Problem:
Check every line below for the word "достоверное" and give only the number of lines where it appears.

Available records:
◆ ◆ ◆

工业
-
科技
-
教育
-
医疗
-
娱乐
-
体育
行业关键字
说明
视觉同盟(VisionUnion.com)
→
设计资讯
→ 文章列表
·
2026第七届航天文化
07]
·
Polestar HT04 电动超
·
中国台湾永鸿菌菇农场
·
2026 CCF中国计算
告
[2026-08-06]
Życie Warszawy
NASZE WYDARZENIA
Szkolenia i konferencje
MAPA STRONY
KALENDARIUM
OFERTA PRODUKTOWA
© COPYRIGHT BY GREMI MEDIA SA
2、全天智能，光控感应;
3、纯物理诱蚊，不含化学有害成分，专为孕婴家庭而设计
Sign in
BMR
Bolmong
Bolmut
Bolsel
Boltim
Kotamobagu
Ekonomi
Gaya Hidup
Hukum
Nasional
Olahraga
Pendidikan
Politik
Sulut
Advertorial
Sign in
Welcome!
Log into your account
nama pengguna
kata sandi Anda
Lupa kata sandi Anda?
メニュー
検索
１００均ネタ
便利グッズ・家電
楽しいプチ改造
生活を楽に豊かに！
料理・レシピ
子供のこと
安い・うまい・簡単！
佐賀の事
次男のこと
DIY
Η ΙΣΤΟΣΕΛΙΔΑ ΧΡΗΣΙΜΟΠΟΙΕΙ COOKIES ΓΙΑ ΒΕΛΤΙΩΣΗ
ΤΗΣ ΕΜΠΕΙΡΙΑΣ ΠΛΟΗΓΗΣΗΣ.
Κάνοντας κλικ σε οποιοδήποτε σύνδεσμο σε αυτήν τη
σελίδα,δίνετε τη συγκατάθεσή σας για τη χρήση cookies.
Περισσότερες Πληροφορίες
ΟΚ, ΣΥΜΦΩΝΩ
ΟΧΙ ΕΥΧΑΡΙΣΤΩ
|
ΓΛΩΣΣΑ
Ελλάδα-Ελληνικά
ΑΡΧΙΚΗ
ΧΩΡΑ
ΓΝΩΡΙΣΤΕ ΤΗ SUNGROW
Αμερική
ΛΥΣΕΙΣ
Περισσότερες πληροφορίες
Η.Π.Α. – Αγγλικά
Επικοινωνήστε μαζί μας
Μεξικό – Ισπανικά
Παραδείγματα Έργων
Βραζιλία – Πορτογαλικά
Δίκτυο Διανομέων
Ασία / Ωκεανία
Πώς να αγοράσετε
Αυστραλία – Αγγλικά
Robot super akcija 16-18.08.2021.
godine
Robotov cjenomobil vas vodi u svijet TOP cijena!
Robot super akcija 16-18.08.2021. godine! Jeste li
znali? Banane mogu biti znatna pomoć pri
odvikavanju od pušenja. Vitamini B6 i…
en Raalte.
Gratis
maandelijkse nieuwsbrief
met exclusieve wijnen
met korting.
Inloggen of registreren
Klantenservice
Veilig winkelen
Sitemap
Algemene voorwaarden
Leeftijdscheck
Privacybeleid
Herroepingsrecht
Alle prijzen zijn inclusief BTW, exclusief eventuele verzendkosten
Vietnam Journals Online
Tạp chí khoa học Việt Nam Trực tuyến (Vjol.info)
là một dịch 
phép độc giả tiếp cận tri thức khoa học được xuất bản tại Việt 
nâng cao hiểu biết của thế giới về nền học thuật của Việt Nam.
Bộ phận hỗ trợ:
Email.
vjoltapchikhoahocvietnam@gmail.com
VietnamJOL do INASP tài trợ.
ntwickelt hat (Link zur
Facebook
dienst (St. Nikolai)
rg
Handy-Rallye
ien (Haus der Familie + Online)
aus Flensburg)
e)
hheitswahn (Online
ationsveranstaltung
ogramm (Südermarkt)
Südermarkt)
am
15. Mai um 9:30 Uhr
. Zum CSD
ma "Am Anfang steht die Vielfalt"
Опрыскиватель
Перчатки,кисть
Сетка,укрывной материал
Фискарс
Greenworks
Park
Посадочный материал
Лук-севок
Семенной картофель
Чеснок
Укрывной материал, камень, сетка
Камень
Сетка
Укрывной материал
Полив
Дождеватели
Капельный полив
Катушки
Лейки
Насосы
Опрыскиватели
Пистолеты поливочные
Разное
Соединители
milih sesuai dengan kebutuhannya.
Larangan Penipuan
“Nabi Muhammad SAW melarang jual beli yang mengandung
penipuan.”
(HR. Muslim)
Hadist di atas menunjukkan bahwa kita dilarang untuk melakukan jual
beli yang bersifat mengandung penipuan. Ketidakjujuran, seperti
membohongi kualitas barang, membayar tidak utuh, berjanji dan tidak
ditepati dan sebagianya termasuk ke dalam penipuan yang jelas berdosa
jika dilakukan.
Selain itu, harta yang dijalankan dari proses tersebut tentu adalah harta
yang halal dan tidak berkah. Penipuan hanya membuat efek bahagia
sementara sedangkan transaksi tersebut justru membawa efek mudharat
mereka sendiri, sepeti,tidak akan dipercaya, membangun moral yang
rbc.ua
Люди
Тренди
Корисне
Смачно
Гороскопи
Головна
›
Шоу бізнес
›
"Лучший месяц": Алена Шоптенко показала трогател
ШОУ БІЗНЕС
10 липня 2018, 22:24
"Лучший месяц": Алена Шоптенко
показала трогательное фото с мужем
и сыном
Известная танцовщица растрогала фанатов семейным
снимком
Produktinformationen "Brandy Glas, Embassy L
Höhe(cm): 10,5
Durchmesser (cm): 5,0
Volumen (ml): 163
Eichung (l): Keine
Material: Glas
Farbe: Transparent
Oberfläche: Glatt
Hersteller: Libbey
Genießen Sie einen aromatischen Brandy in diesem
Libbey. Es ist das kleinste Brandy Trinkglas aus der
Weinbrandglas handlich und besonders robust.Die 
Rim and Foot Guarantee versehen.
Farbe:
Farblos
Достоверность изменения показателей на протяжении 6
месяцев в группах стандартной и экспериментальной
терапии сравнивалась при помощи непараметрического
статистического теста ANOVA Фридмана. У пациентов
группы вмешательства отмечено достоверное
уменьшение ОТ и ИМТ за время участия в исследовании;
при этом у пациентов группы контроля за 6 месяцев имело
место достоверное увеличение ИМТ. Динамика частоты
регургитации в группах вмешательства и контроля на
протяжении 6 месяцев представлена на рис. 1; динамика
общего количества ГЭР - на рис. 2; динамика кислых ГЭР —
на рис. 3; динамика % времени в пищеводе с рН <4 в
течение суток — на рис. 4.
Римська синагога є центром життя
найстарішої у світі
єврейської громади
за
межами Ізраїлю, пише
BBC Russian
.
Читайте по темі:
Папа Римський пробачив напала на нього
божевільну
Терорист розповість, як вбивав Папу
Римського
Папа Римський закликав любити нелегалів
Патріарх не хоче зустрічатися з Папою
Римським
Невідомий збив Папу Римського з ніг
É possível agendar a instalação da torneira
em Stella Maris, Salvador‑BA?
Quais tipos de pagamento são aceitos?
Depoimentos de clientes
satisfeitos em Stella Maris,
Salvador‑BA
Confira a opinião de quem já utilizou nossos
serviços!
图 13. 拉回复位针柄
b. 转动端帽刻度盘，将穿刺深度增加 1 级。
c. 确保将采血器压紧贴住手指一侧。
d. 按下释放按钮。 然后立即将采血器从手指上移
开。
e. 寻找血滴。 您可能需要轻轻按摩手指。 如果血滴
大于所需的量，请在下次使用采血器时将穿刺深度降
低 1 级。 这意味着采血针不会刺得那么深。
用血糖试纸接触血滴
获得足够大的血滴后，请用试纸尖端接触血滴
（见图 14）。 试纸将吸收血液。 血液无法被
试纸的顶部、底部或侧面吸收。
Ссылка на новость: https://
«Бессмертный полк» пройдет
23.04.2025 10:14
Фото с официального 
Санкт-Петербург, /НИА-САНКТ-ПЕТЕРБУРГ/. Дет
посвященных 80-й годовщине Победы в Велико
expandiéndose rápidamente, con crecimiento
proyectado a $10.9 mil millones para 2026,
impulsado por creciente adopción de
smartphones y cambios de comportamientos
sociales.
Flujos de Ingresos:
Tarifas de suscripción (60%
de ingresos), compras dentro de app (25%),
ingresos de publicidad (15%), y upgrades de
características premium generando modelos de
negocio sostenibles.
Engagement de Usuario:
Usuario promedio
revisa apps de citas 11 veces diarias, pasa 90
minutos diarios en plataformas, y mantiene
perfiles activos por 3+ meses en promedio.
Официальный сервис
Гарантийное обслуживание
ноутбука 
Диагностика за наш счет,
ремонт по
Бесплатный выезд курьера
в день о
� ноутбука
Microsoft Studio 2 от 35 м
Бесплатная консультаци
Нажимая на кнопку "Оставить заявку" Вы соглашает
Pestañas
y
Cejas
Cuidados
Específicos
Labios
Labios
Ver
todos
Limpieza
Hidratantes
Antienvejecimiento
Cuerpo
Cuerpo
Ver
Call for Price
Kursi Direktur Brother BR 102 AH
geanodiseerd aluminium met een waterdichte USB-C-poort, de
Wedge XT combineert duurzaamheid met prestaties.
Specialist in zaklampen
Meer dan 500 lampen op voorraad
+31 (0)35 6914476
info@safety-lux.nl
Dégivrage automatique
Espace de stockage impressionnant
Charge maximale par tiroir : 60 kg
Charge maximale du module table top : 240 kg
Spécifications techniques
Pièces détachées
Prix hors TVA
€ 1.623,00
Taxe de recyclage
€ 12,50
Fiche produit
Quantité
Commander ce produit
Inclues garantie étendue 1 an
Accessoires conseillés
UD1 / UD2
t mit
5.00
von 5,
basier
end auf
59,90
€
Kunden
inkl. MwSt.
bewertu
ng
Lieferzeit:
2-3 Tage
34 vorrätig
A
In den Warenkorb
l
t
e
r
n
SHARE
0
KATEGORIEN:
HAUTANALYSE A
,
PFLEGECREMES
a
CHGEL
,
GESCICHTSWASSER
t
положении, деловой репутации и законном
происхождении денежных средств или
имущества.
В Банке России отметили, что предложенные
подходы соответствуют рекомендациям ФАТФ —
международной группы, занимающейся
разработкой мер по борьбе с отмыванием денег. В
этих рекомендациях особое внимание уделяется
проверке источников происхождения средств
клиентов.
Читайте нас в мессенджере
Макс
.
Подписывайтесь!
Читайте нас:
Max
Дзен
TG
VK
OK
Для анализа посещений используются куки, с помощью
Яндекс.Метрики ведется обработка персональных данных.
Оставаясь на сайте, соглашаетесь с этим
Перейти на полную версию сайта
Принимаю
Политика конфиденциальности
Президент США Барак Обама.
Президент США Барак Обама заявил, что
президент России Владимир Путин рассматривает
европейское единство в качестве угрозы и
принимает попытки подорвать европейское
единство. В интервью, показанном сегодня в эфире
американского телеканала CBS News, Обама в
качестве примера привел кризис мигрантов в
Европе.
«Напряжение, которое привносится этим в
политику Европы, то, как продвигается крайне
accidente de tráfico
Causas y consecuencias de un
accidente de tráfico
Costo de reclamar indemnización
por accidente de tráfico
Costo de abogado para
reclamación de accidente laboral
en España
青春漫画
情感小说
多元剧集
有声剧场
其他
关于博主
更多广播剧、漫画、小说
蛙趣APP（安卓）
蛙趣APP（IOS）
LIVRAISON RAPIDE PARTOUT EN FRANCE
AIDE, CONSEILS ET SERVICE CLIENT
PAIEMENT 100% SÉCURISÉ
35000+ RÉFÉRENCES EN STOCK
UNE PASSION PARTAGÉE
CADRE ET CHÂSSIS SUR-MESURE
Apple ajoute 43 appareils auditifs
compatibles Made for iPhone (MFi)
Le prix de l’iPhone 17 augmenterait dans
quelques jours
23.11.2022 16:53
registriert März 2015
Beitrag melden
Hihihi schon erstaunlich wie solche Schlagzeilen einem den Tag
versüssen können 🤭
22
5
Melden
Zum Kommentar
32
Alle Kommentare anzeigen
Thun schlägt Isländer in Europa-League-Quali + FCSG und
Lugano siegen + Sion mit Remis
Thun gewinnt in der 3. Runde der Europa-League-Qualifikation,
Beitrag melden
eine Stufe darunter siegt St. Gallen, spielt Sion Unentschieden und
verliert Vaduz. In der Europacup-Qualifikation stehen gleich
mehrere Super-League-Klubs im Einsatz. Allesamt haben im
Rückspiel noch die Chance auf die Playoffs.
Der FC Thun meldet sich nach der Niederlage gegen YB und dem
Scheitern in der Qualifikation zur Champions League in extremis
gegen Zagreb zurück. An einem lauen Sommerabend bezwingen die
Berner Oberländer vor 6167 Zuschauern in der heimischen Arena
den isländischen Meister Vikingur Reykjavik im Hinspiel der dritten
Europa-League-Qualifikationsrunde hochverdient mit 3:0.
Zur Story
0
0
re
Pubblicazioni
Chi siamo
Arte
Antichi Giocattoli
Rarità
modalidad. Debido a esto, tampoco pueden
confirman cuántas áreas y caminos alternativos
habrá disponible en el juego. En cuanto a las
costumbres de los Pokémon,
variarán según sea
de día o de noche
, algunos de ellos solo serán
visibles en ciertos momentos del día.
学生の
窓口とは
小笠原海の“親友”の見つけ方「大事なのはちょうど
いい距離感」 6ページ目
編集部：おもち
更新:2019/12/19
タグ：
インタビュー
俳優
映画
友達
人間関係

◆ ◆ ◆

Task output:
2